Marjorie McQuade

Personal information
- Full name: Marjorie Anne McQuade
- National team: Australia
- Born: 16 July 1934
- Died: 10 October 1997 (aged 63)

Sport
- Sport: Swimming
- Strokes: Freestyle
- Club: Melbourne Swimming Club

Medal record
Women's swimming
Representing Australia
British Empire Games
| Gold medal – first place | 1950 Auckland | 110 yd freestyle |
| Gold medal – first place | 1950 Auckland | 4×110 yd freestyle |
| Gold medal – first place | 1950 Auckland | 3×110 yd medley |

= Marjorie McQuade =

Australian swimmer

Marjorie Anne McQuade (16 July 1934 – 10 October 1997), later known by her married name Marjorie Bennett, was a competition swimmer who represented Australia at the 1948 Summer Olympics in London and the 1952 Summer Olympics in Helsinki.

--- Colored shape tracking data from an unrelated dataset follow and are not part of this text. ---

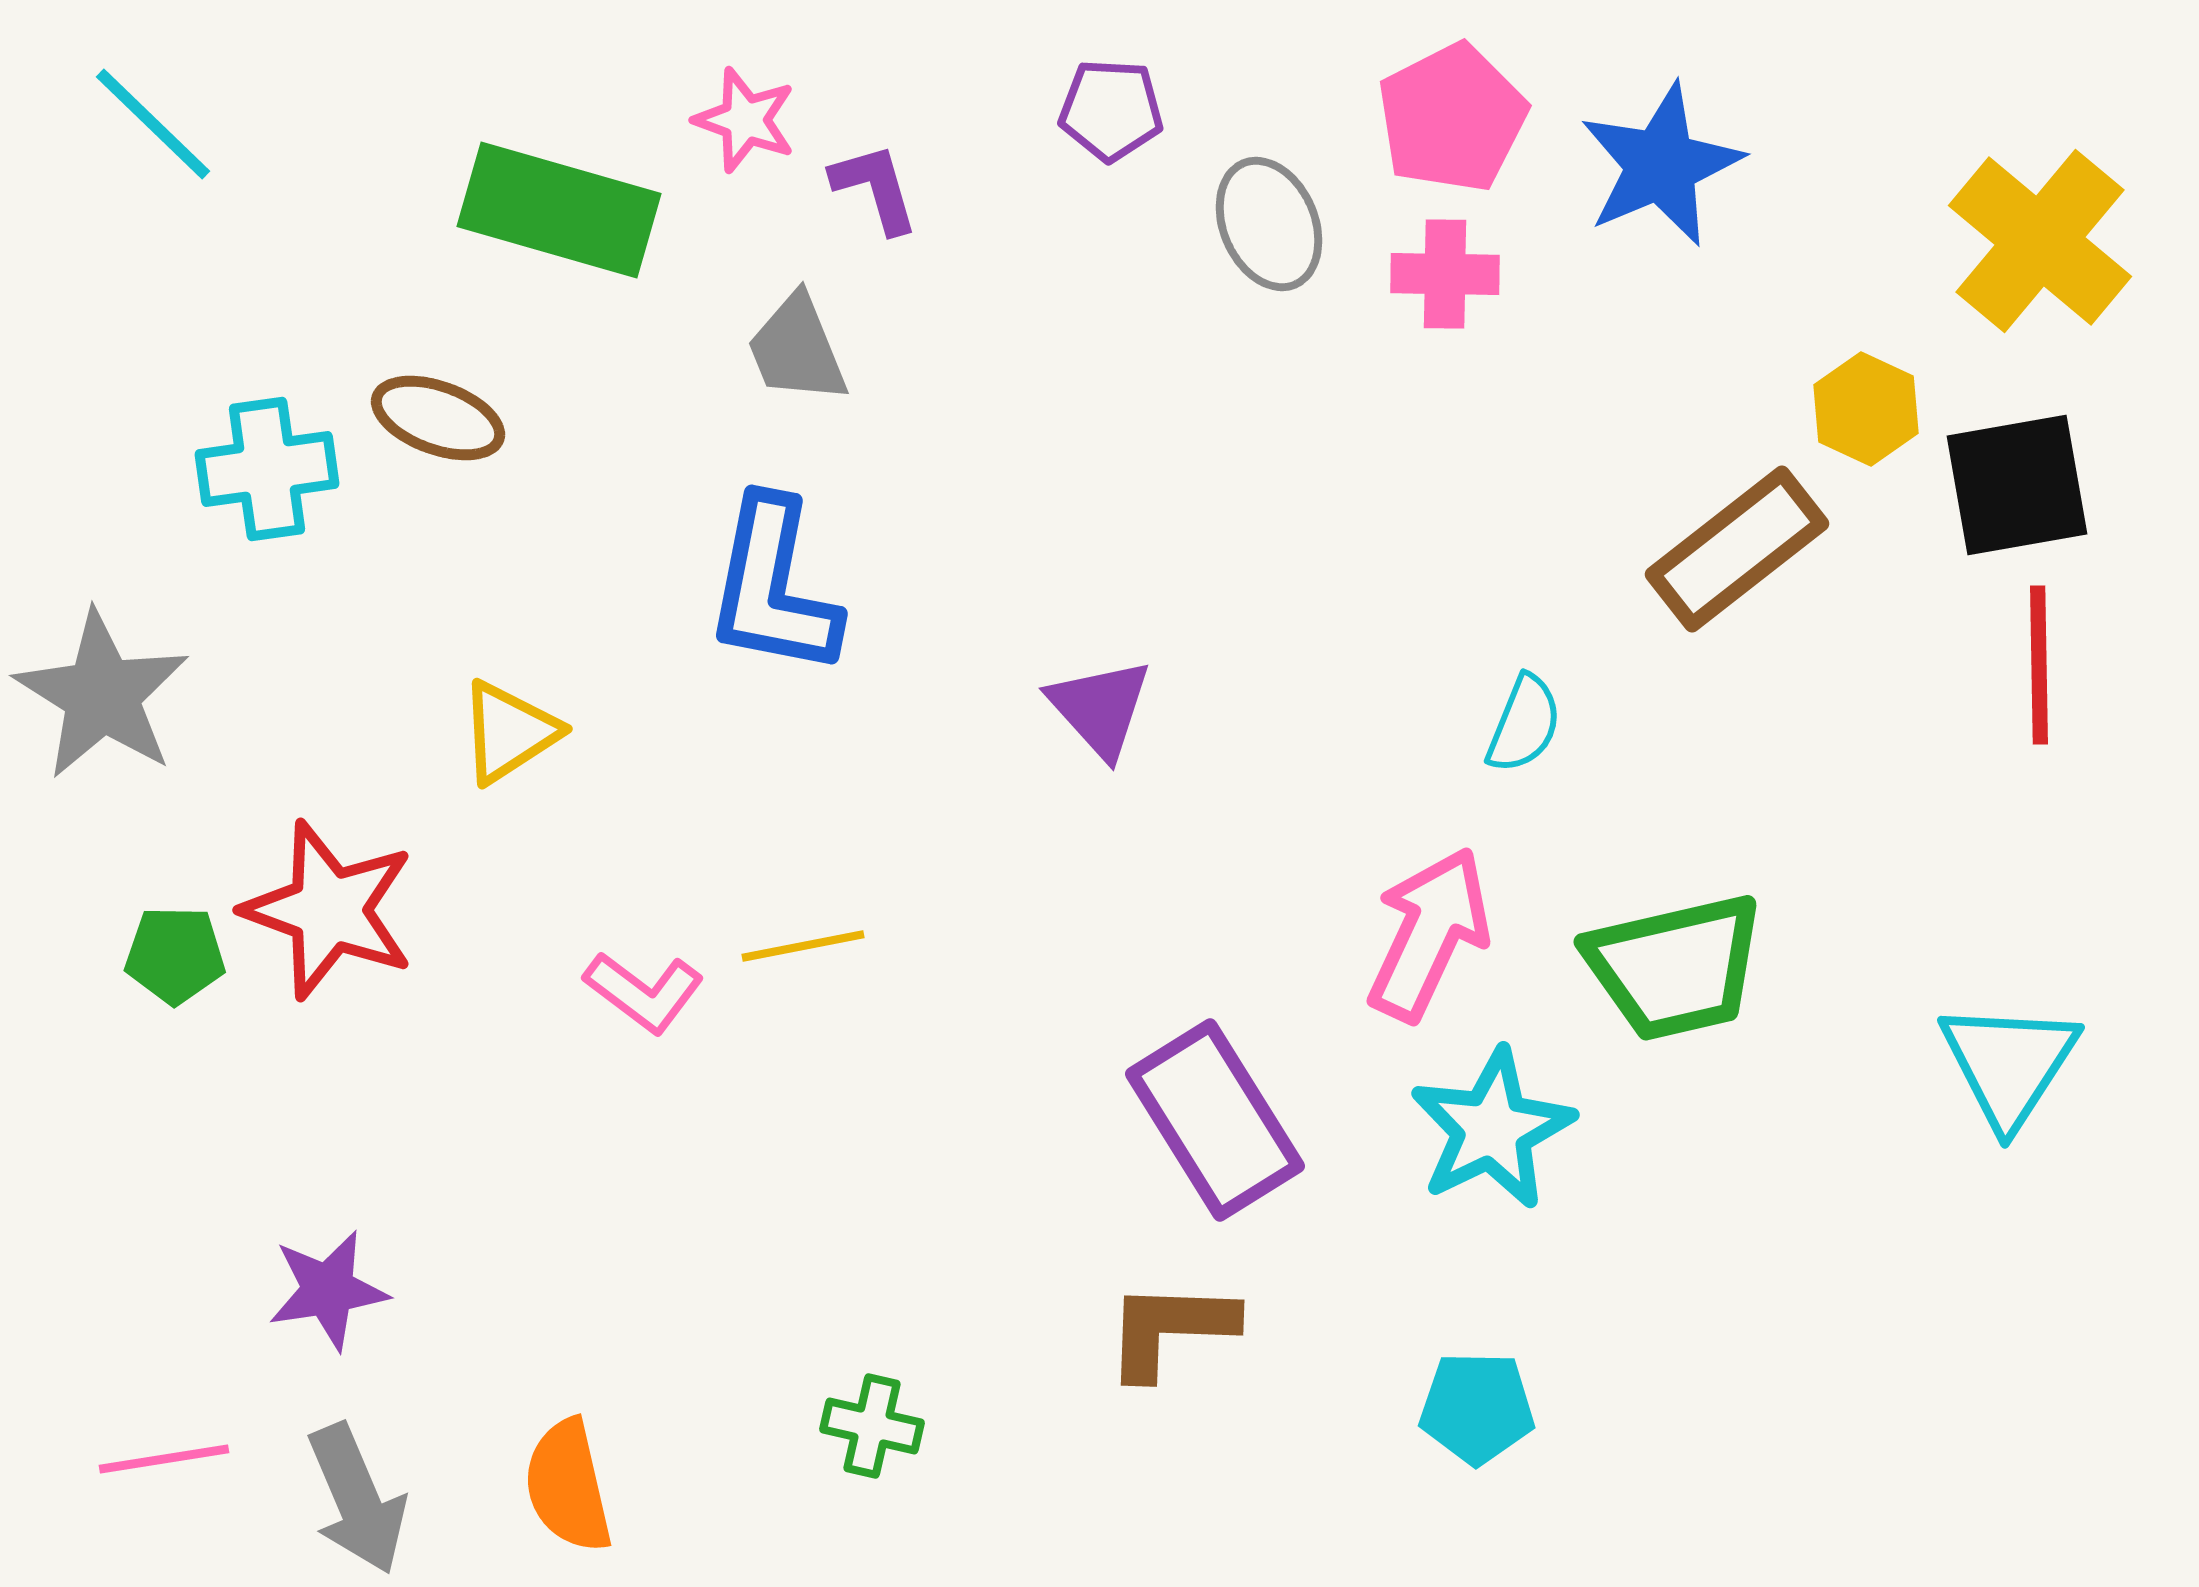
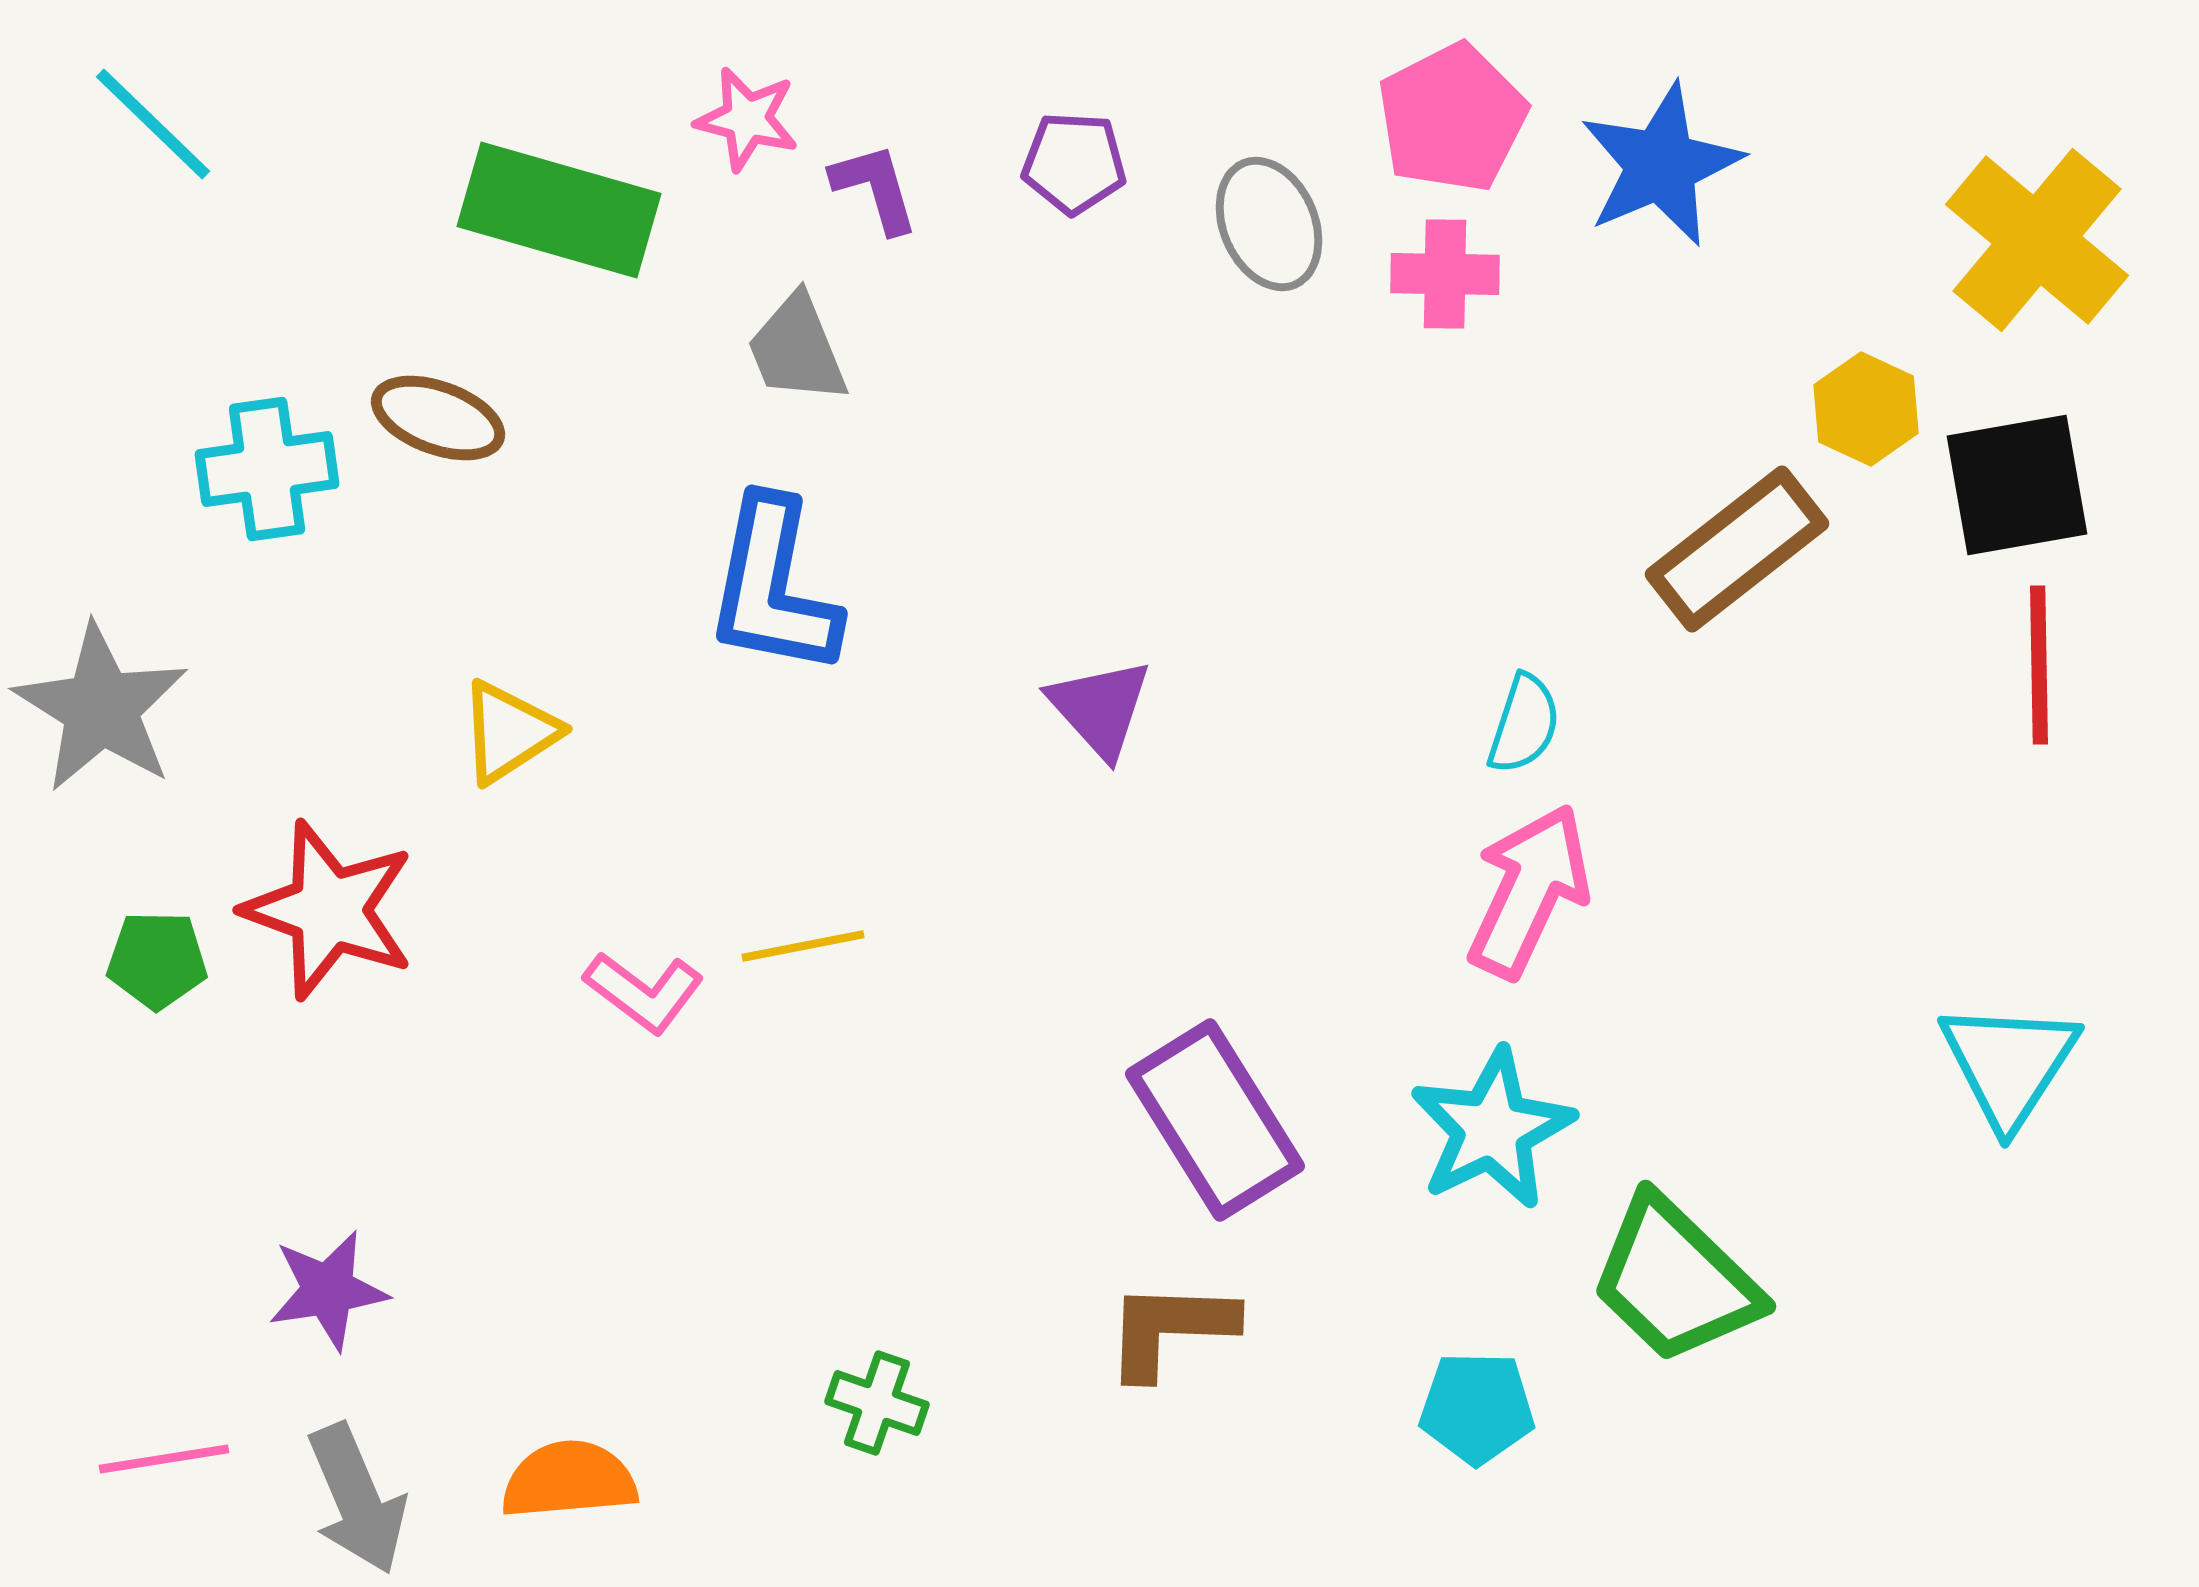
purple pentagon: moved 37 px left, 53 px down
pink star: moved 2 px right, 1 px up; rotated 6 degrees counterclockwise
yellow cross: moved 3 px left, 1 px up
gray star: moved 1 px left, 13 px down
cyan semicircle: rotated 4 degrees counterclockwise
pink arrow: moved 100 px right, 43 px up
green pentagon: moved 18 px left, 5 px down
green trapezoid: moved 313 px down; rotated 57 degrees clockwise
green cross: moved 5 px right, 23 px up; rotated 6 degrees clockwise
orange semicircle: moved 1 px right, 6 px up; rotated 98 degrees clockwise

At the 1950 British Empire Games in Auckland, New Zealand, McQuade was one of the standout performers for Australia, winning three gold medals. Individually, she won the women's 110-yard freestyle, and was a member of the winning Australian women's teams in the 4×110-yard freestyle relay and the 3×110-yard medley relay.

McQuade attended St Michael's School in St Kilda, Victoria. She is one of the St Michael's "notable alumni" and an "Old Michaelian". Her husband Peter Bennett was an Australian rules footballer and competed for Australia in water polo at the 1952 Olympics. She died on 10 October 1997.